Find every line below with the word "Mbit" in it, and copy each one.

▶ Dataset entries
[Start of Attachment]

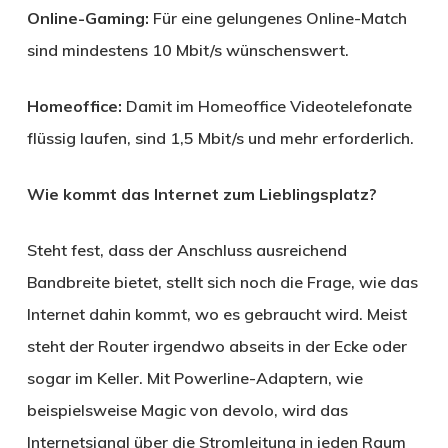
Online-Gaming:
Für eine gelungenes Online-Match
sind mindestens 10 Mbit/s wünschenswert.
Homeoffice:
Damit im Homeoffice Videotelefonate
flüssig laufen, sind 1,5 Mbit/s und mehr erforderlich.
Wie kommt das Internet zum Lieblingsplatz?
Steht fest, dass der Anschluss ausreichend
Bandbreite bietet, stellt sich noch die Frage, wie das
Internet dahin kommt, wo es gebraucht wird. Meist
steht der Router irgendwo abseits in der Ecke oder
sogar im Keller. Mit Powerline-Adaptern, wie
beispielsweise Magic von devolo, wird das
Internetsignal über die Stromleitung in jeden Raum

[End of Attachment]

▶ RESPONSE FOR THIS EXERCISE
sind mindestens 10 Mbit/s wünschenswert.
flüssig laufen, sind 1,5 Mbit/s und mehr erforderlich.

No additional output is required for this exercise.